It wasn’t long after that Tubman returned to working in the fields, blood running down her face, dripping into her eyes and blurring her vision.
While the violent encounter left her battling splitting headaches and fainting spells that would leave her unconscious for long periods of time for the rest of her life, it was also said to have left her with a gift of visions that she interpreted as revelations from God.
“This was a way for God to speak to her, and so she would wake up from these sleeping spells having had visions — visions that she reported came directly from God that would tell her what to do and where to go. It would help her figure out how to keep herself safe,” Dunbar said. “And later on, they would be extremely helpful as she would help people, including herself, to escape slavery.”
In her 20s, she began going by her mother’s first name and took up the last name of the free black man she married, John Tubman.
After a failed attempt to escape with her brothers, she eventually made the decision to run on her own. In the fall of 1849, she took off toward Pennsylvania, the first state that stopped recognizing slavery.
“We’re not exactly sure the day on which she arrived on the state line of Pennsylvania, but she talks about that moment later on in her life,” Dunbar said. “She makes the comment later on to her biographer that while she was happy, she was also quite sad. She realized she had reached freedom, but that she was alone and that her family members and her friends would never be able to enjoy that same freedom.”
That became her inspiration for the Underground Railroad, which became a series of stations, barns, buildings or homes where people escaping from slavery could find shelter and safety, Dunbar said.
Tubman spent the next 10 years going back and forth from the Eastern Shore of Maryland to successfully rescue nearly 70 people from slavery.
“She preferred to travel in the winter, not during spring and summer,” Dunbar said. “The spring and summer were the moments in which most fugitives attempted to run away. The weather was better, there were more opportunities to find food — fruit and fish — in order to make it to Pennsylvania. But she preferred to use winter and fall, a time in which slave owners were less likely to be looking for fugitives.”

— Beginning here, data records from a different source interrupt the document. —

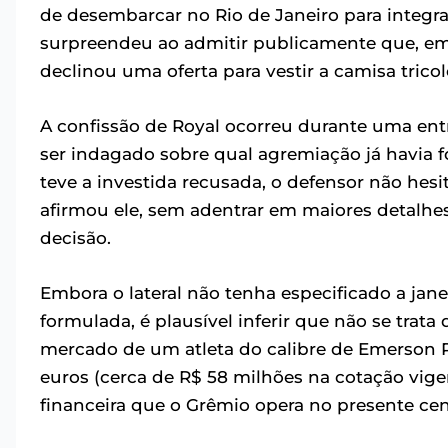
de desembarcar no Rio de Janeiro para integr
surpreendeu ao admitir publicamente que, em 
declinou uma oferta para vestir a camisa tricol
A confissão de Royal ocorreu durante uma entr
ser indagado sobre qual agremiação já havia 
teve a investida recusada, o defensor não hesi
afirmou ele, sem adentrar em maiores detalhes
decisão.
Embora o lateral não tenha especificado a jane
formulada, é plausível inferir que não se tra
mercado de um atleta do calibre de Emerson
euros (cerca de R$ 58 milhões na cotação vigen
financeira que o Grêmio opera no presente ce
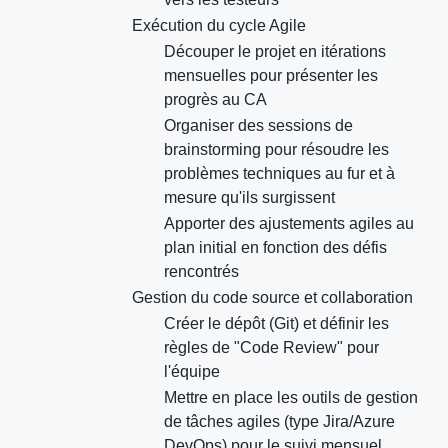
Exécution du cycle Agile
Découper le projet en itérations
mensuelles pour présenter les
progrès au CA
Organiser des sessions de
brainstorming pour résoudre les
problèmes techniques au fur et à
mesure qu'ils surgissent
Apporter des ajustements agiles au
plan initial en fonction des défis
rencontrés
Gestion du code source et collaboration
Créer le dépôt (Git) et définir les
règles de "Code Review" pour
l'équipe
Mettre en place les outils de gestion
de tâches agiles (type Jira/Azure
DevOps) pour le suivi mensuel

In her off time, she worked as a domestic maid in Pennsylvania and New Jersey, saving money for her next trip to the south.
Tubman eventually took 13 trips, during which she would take the train then stowaway in homes and barns of family and friends. She then paid informants to pass along messages to the people who were waiting for her before successfully rescuing them and bringing them north.

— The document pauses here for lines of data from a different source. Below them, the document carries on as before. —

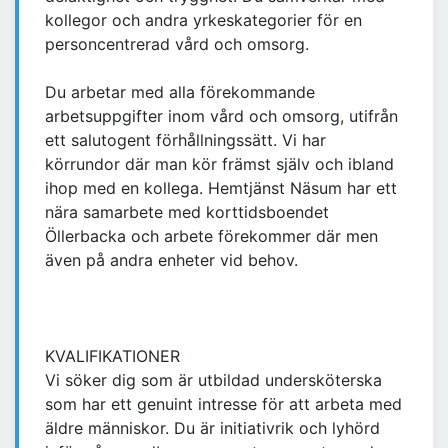
kollegor och andra yrkeskategorier för en
personcentrerad vård och omsorg.
Du arbetar med alla förekommande
arbetsuppgifter inom vård och omsorg, utifrån
ett salutogent förhållningssätt. Vi har
körrundor där man kör främst själv och ibland
ihop med en kollega. Hemtjänst Näsum har ett
nära samarbete med korttidsboendet
Öllerbacka och arbete förekommer där men
även på andra enheter vid behov.
KVALIFIKATIONER
Vi söker dig som är utbildad undersköterska
som har ett genuint intresse för att arbeta med
äldre människor. Du är initiativrik och lyhörd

Aside from one sister who died before rescue, Tubman successfully smuggled all of her family members out of slavery, including her elderly parents who eventually made it to Canada. She also successfully made all of her trips without anyone dying during the journey.
“Although Harriet Tubman could not read or write, she was probably one of the most knowledgeable people in the 19th century,” Dunbar said. “She learned and knew about trees and bushes, things that were edible and herbal remedies that could help with ailments or illnesses, cuts and bruises. She also knew quite a bit about the land itself. She knew her way without a compass, without the ability to read signs.”
Dunbar continues her deep dive into Tubman’s feats, including her time as a spy during the Civil War, in her new book “She Came to Slay: The Life and Times of Harriet Tubman.”